Falling into “Misc 2” we are simply told “He’s surely alive Oh He’s surely alive” Again, assumptions can be made as to who is alive, but since we’ve not heard the name of Christ, it remains an assumption.
“Misc 3” tells us “Let heaven roar and fire fall Come shake the ground with the sound of revival” What is it that Daniel is asking for here? When I hear of fire falling I think of God’s judgment.
“Then the Lord rained on Sodom and Gomorrah sulfur and fire from the Lord out of heaven. And he overthrew those cities, and all the valley, and all the inhabitants of the cities, and what grew on the ground.” (Genesis 19:24–25, ESV)
Maybe Daniel is asking for a Charles Finney revivalism? If so, that’s not really what I’d want in our Reformed Baptist church either.

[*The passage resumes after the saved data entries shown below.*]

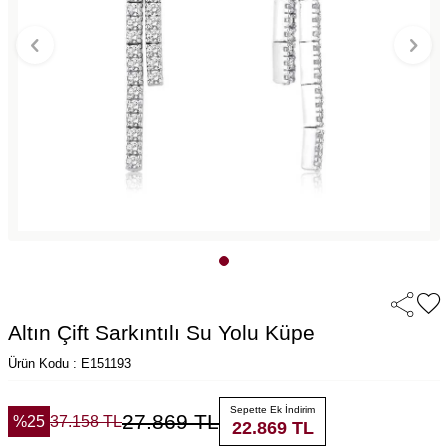
Altın Çift Sarkıntılı Su Yolu Küpe
Ürün Kodu : E151193
Sepette Ek İndirim
27.869
TL
%
25
37.158
TL
22.869
TL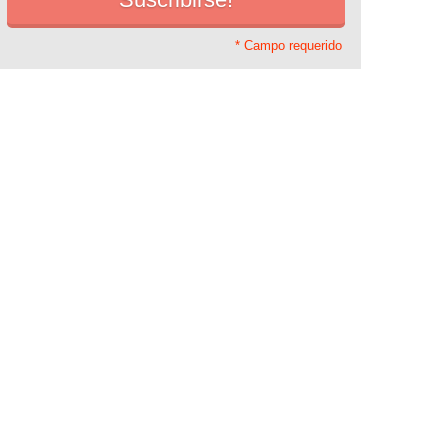
* Campo requerido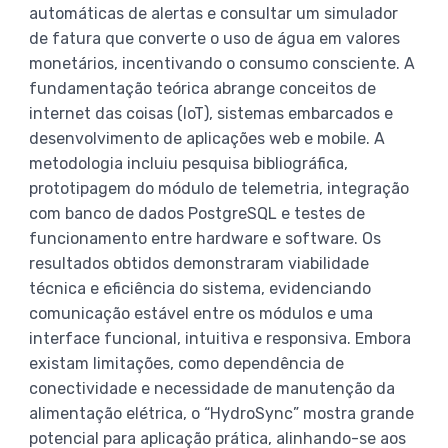
automáticas de alertas e consultar um simulador
de fatura que converte o uso de água em valores
monetários, incentivando o consumo consciente. A
fundamentação teórica abrange conceitos de
internet das coisas (IoT), sistemas embarcados e
desenvolvimento de aplicações web e mobile. A
metodologia incluiu pesquisa bibliográfica,
prototipagem do módulo de telemetria, integração
com banco de dados PostgreSQL e testes de
funcionamento entre hardware e software. Os
resultados obtidos demonstraram viabilidade
técnica e eficiência do sistema, evidenciando
comunicação estável entre os módulos e uma
interface funcional, intuitiva e responsiva. Embora
existam limitações, como dependência de
conectividade e necessidade de manutenção da
alimentação elétrica, o “HydroSync” mostra grande
potencial para aplicação prática, alinhando-se aos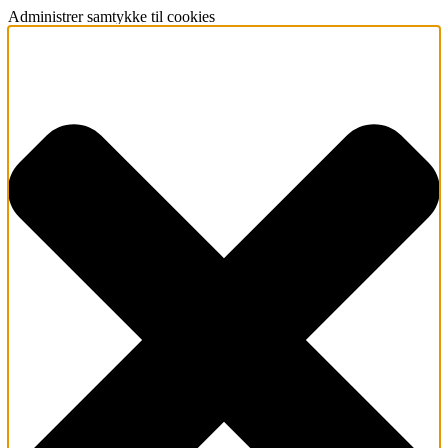
Administrer samtykke til cookies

“Misc 4” trails off with five repetitions of “Oh He’s surely alive” never really telling who is alive except for “My God” as specified in Chorus 1. As the name of Christ is not named we are left once more to conjecture.
Brothers and sisters, we have so little time to spend in corporate worship over the course of our lifetimes. Will we spend these precious hours and minutes in singing ambiguous fluff that we hear on our pop music radio stations, or will we sing a solemn song of worship and praise to the Lord our God? If I’ve unfairly characterized this particular song, I’ll welcome your comments. But my guess is that most people who follow along glibly and sing this in corporate worship don’t stop even for a second to consider what they are singing. It has a good beat or a “chord progression” or it’s just fun to play on an electric guitar. But is that really the standard that we should apply in determining what we will offer as a sacrifice of praise to our one true and living God?